Ed Miliband has dismissed suggestions he should ditch Ed Balls as his shadow chancellor despite a fresh poll suggesting voters have more faith in George Osborne to handle the UK economy.
"Ed Balls is doing a great job as Shadow Chancellor," the Labour leader told ITV News.
Ed Miliband has backed his shadow chancellor, Ed Balls
"Three years ago, Ed Balls stood out against what most people thought and said 'I don't think this austerity is going to work'. What you find now, nearly three years on, is a lot more people agree with him than agreed with him at the time. Getting those judgments right is incredibly important."
In the survey, carried out by ComRes for the broadcaster, only 17% said they trusted Mr Balls to "see the country through the current economic situation" compared with 21% for his Tory counterpart.
Clear majorities - 57% and 54% - said they did not have faith in either politician to do so.
More than a quarter (27%) said they would be more likely to trust Labour's economic policy if someone else was leading it - though 35% disagreed and 38% said they didn't know.
There was a starker gap between those expressing confidence in David Cameron and Mr Miliband - with the Prime Minister trusted by 33% and not trusted by 49% compared with 23% and 53% for the Opposition leader.
Mr Miliband also said he would maintain his opposition to a 1% cap on annual rises in working age benefits - a real-terms cut - despite criticism that voters back the Government's welfare squeeze.
"I'm doing what I believe and you know what's really important - you've got to do what you believe. The one thing people want from politicians today is for them to stand up for what they believe in.

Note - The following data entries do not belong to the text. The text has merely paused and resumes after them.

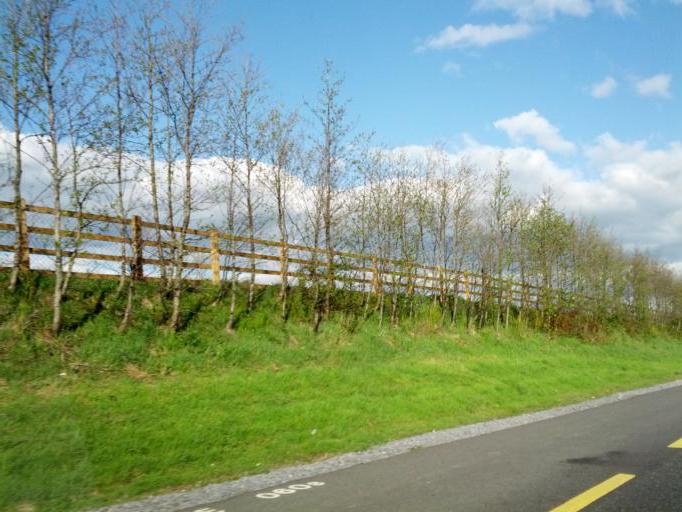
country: IE
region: Leinster
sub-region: An Iarmhi
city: Athlone
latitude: 53.4290
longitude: -7.9175
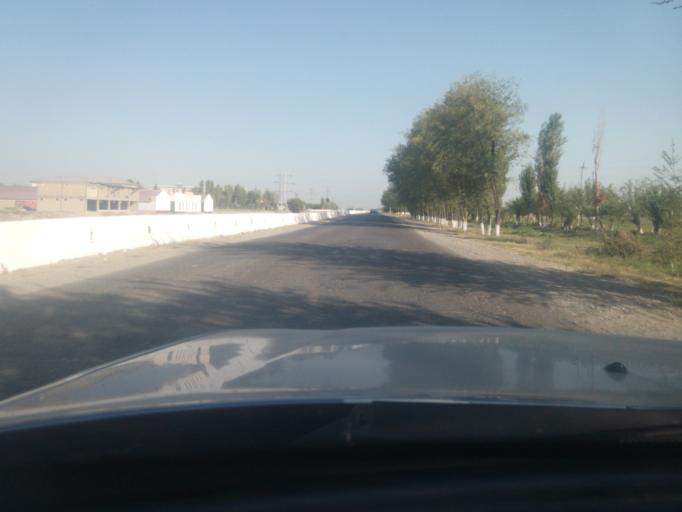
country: UZ
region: Sirdaryo
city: Guliston
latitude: 40.5142
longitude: 68.7943
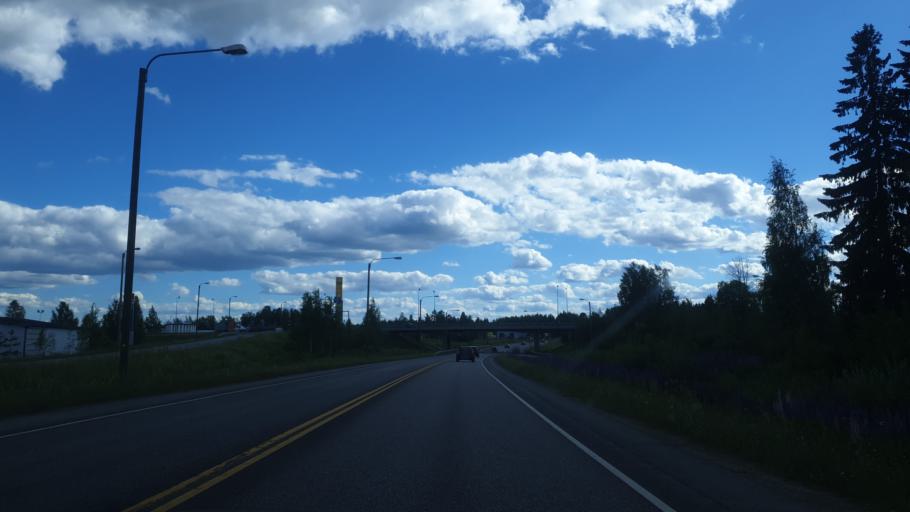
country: FI
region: Southern Savonia
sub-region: Pieksaemaeki
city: Juva
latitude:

"On the question of the 1% cap, 60% of the people affected by that are in work. They're the supposed strivers.
"I am not going to divide our society into saying all of the people looking for work are somehow skivers. Yes, there are a minority who should be working and aren't...but I'm not going to play the George Osborne politics because it's the wrong thing to do."
ComRes interviewed 2,019 British adults online between 19-21 April.